Print the data below word for word, starting at the line that contains "pose: elev=323.4 azim=116.7" and ending at the last line of the data, with both of those lines included.

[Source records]
····················

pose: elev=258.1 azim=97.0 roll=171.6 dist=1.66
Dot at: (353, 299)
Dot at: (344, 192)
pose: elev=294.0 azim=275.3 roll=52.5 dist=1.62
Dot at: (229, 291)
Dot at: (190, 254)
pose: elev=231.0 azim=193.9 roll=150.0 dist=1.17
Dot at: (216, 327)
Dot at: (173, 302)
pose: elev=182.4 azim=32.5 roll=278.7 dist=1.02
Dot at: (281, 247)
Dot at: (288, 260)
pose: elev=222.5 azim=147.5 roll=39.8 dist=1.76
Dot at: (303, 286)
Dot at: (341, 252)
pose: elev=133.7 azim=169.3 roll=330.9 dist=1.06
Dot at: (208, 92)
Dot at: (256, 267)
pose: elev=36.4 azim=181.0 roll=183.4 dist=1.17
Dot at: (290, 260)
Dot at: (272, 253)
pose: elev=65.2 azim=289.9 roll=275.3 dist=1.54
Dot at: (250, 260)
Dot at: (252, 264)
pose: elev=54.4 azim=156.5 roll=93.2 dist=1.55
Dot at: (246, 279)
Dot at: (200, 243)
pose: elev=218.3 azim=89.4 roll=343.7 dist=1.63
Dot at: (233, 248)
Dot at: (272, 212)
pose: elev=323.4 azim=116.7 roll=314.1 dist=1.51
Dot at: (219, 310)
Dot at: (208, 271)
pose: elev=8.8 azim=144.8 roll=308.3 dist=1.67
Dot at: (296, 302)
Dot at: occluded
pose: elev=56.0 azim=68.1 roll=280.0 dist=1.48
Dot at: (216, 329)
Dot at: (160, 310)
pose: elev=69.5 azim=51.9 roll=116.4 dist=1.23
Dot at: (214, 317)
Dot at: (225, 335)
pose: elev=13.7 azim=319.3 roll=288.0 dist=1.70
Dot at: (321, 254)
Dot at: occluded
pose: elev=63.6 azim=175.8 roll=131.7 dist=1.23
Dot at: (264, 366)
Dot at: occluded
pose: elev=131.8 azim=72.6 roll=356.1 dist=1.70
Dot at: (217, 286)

····················

> **SOLUTION**
pose: elev=323.4 azim=116.7 roll=314.1 dist=1.51
Dot at: (219, 310)
Dot at: (208, 271)
pose: elev=8.8 azim=144.8 roll=308.3 dist=1.67
Dot at: (296, 302)
Dot at: occluded
pose: elev=56.0 azim=68.1 roll=280.0 dist=1.48
Dot at: (216, 329)
Dot at: (160, 310)
pose: elev=69.5 azim=51.9 roll=116.4 dist=1.23
Dot at: (214, 317)
Dot at: (225, 335)
pose: elev=13.7 azim=319.3 roll=288.0 dist=1.70
Dot at: (321, 254)
Dot at: occluded
pose: elev=63.6 azim=175.8 roll=131.7 dist=1.23
Dot at: (264, 366)
Dot at: occluded
pose: elev=131.8 azim=72.6 roll=356.1 dist=1.70
Dot at: (217, 286)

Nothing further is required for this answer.